§ WHAT NEEDS TO BE DONE:
Produce an exact copy of all the data below, dropping every image.

§ DATA SHOWN:
..........

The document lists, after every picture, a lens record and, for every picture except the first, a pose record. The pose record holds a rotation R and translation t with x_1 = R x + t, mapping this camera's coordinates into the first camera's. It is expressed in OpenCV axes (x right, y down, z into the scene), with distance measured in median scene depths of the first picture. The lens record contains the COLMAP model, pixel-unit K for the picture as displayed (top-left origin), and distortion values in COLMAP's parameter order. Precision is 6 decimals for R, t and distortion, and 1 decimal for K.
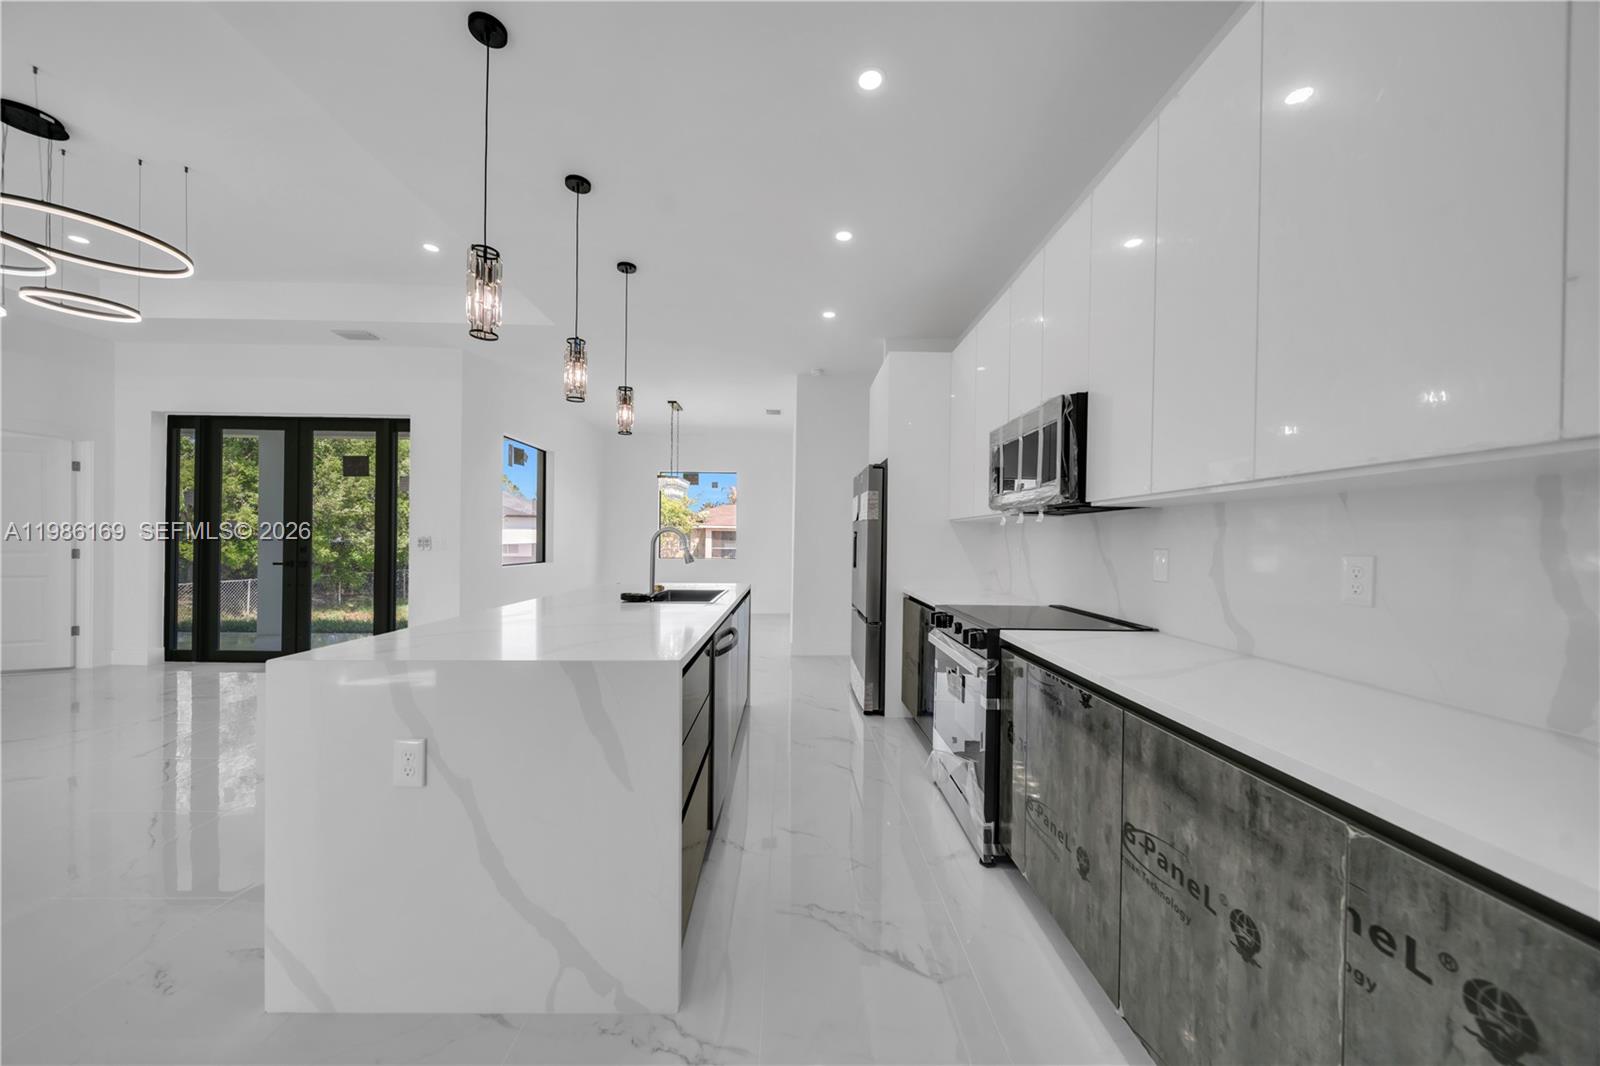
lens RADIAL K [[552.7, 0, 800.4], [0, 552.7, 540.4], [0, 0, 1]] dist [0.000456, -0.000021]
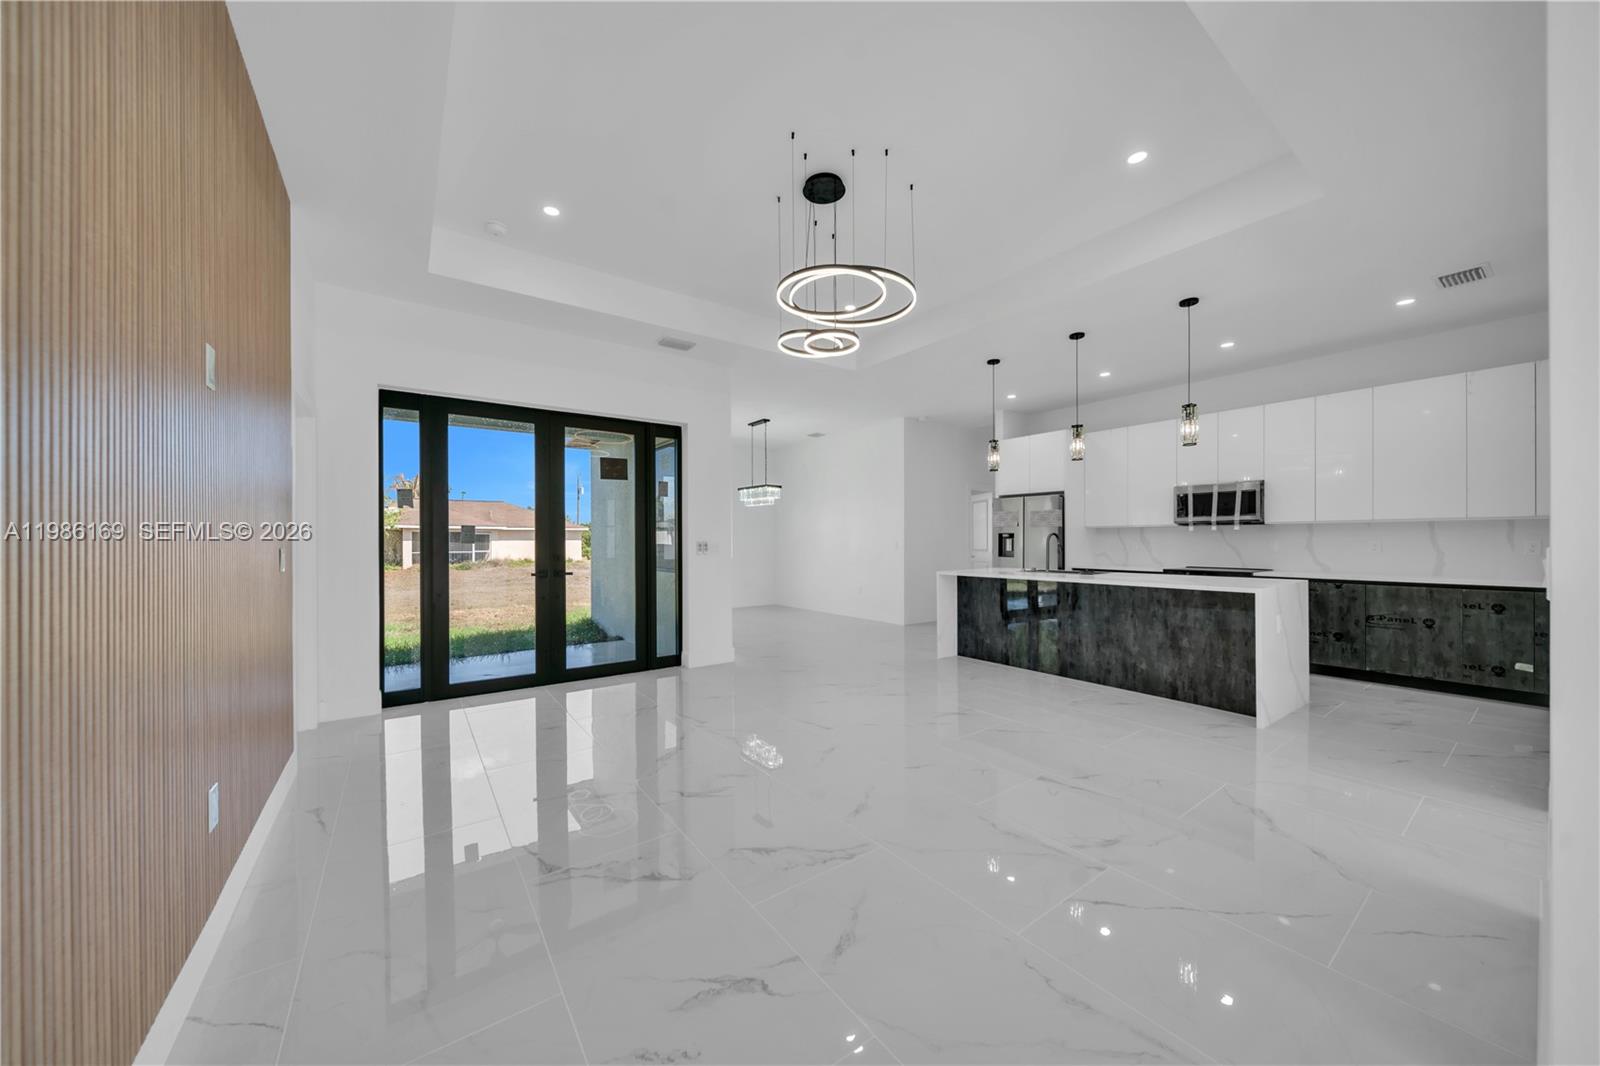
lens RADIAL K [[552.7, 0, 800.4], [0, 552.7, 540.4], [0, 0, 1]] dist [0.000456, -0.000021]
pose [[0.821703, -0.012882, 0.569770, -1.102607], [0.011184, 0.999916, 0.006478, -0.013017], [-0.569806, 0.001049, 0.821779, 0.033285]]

..........

§ RESPONSE FOR THIS EXERCISE:
The document lists, after every picture, a lens record and, for every picture except the first, a pose record. The pose record holds a rotation R and translation t with x_1 = R x + t, mapping this camera's coordinates into the first camera's. It is expressed in OpenCV axes (x right, y down, z into the scene), with distance measured in median scene depths of the first picture. The lens record contains the COLMAP model, pixel-unit K for the picture as displayed (top-left origin), and distortion values in COLMAP's parameter order. Precision is 6 decimals for R, t and distortion, and 1 decimal for K.
lens RADIAL K [[552.7, 0, 800.4], [0, 552.7, 540.4], [0, 0, 1]] dist [0.000456, -0.000021]
lens RADIAL K [[552.7, 0, 800.4], [0, 552.7, 540.4], [0, 0, 1]] dist [0.000456, -0.000021]
pose [[0.821703, -0.012882, 0.569770, -1.102607], [0.011184, 0.999916, 0.006478, -0.013017], [-0.569806, 0.001049, 0.821779, 0.033285]]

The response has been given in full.